◆ AIM OF THE EXERCISE ◆
When a line below contains the string "added", show that line.

(Saved data entries)

::::

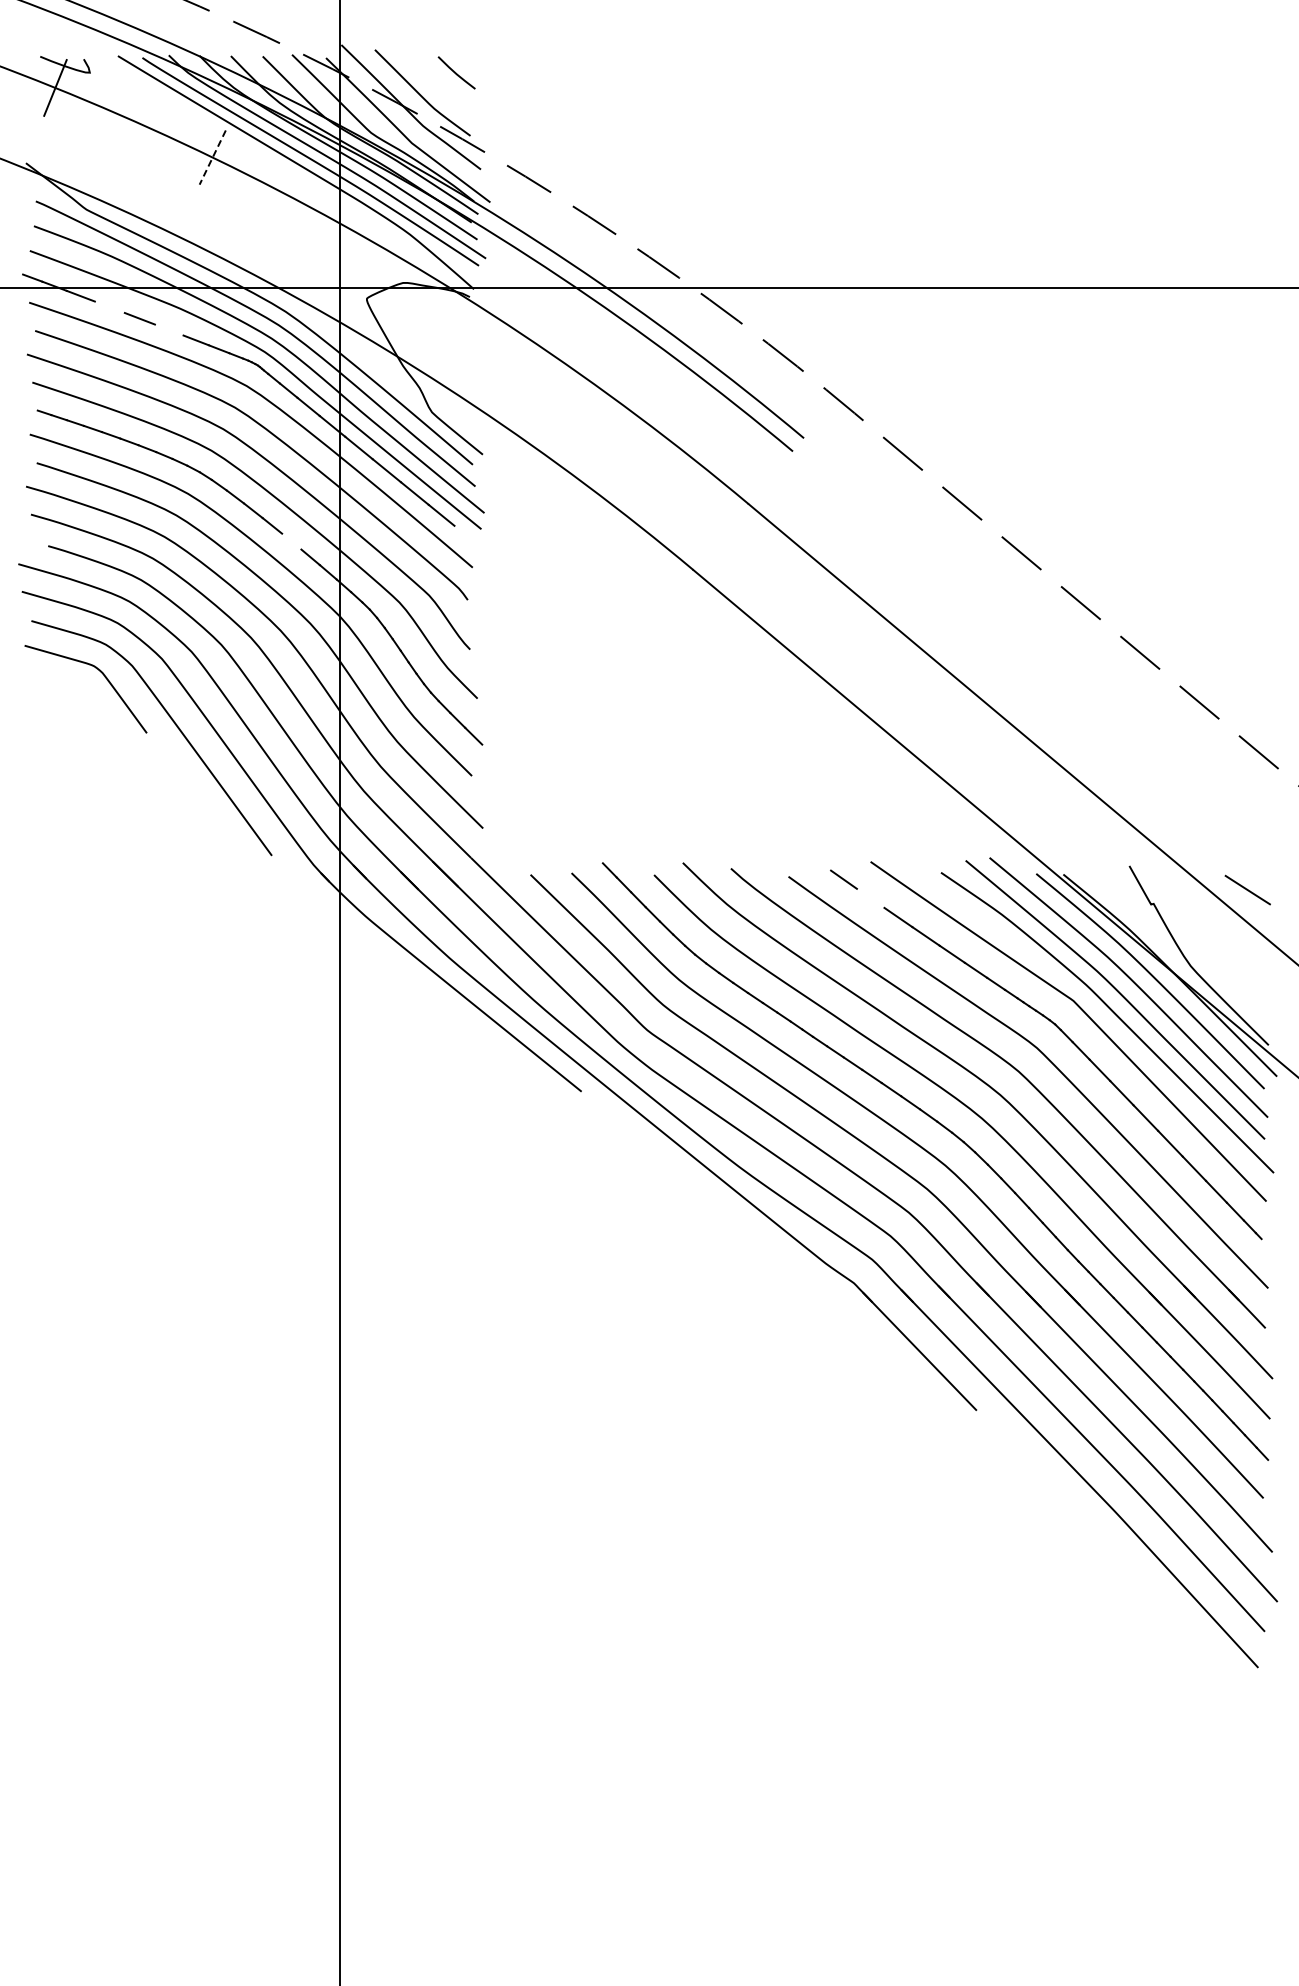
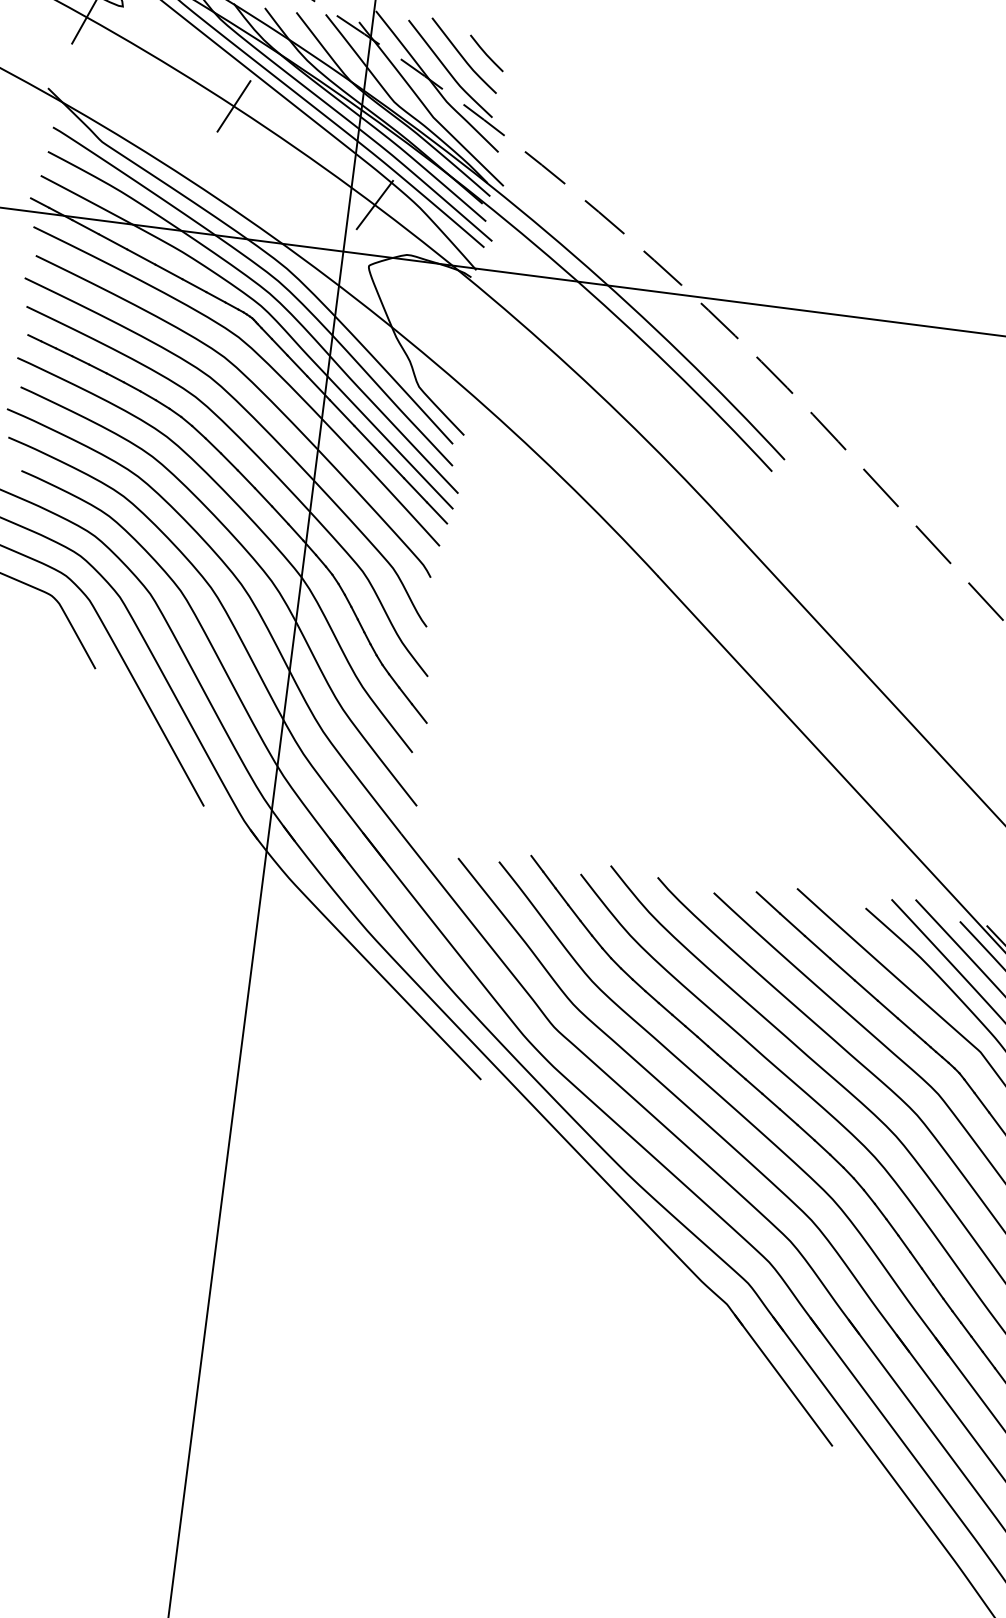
curve: (433, 78) -> (463, 56), added
line: (212, 158) -> (233, 107), dashed -> solid
line: (364, 237) -> (374, 204), added
line: (109, 306) -> (112, 240), added
line: (168, 329) -> (168, 271), added
line: (465, 534) -> (436, 512), added
line: (291, 541) -> (263, 497), added
line: (870, 897) -> (792, 923), added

::::

◆ EXERCISE SOLUTION ◆
curve: (433, 78) -> (463, 56), added
line: (364, 237) -> (374, 204), added
line: (109, 306) -> (112, 240), added
line: (168, 329) -> (168, 271), added
line: (465, 534) -> (436, 512), added
line: (291, 541) -> (263, 497), added
line: (870, 897) -> (792, 923), added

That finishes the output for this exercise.